◆ EXERCISE ◆
Once the line with "(472, 270) = (636, 374): candle" is found in the entries below, print it and each following line exactly, stopping after the line with "(520, 246) = (663, 323): white"; print nothing else.

◆ RECORDS PROVIDED ◆
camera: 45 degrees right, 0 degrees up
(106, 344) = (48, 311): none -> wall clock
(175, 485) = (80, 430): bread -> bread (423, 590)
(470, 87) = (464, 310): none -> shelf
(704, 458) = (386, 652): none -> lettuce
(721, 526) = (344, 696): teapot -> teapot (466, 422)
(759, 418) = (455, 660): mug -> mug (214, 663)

* * *

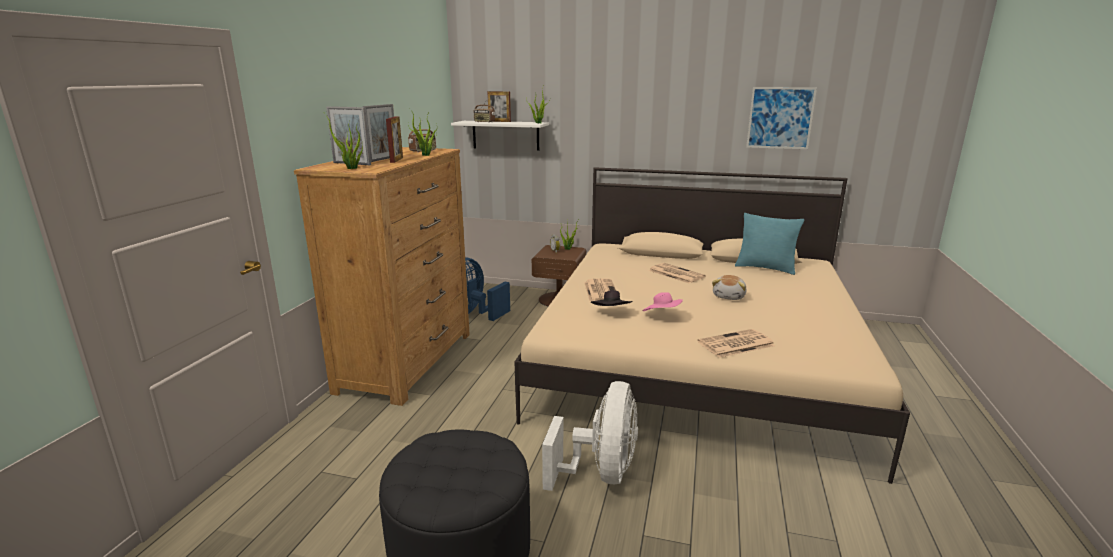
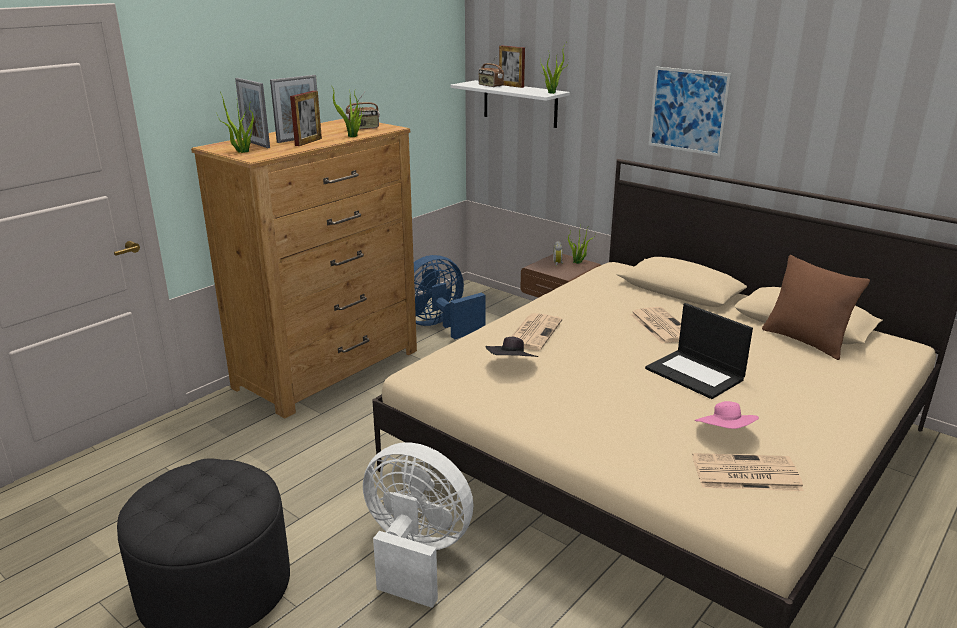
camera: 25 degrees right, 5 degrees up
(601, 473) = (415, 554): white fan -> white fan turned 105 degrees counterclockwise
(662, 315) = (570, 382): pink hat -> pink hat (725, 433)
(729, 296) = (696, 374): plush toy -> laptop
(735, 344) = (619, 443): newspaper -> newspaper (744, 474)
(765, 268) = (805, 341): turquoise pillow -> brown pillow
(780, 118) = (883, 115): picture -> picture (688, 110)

...

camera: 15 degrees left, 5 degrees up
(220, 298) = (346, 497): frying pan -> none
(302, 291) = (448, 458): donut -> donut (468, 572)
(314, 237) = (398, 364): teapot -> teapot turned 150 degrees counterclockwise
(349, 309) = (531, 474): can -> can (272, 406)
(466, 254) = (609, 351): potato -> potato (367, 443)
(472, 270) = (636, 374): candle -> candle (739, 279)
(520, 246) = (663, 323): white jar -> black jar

◆ SOLUTION ◆
(472, 270) = (636, 374): candle -> candle (739, 279)
(520, 246) = (663, 323): white jar -> black jar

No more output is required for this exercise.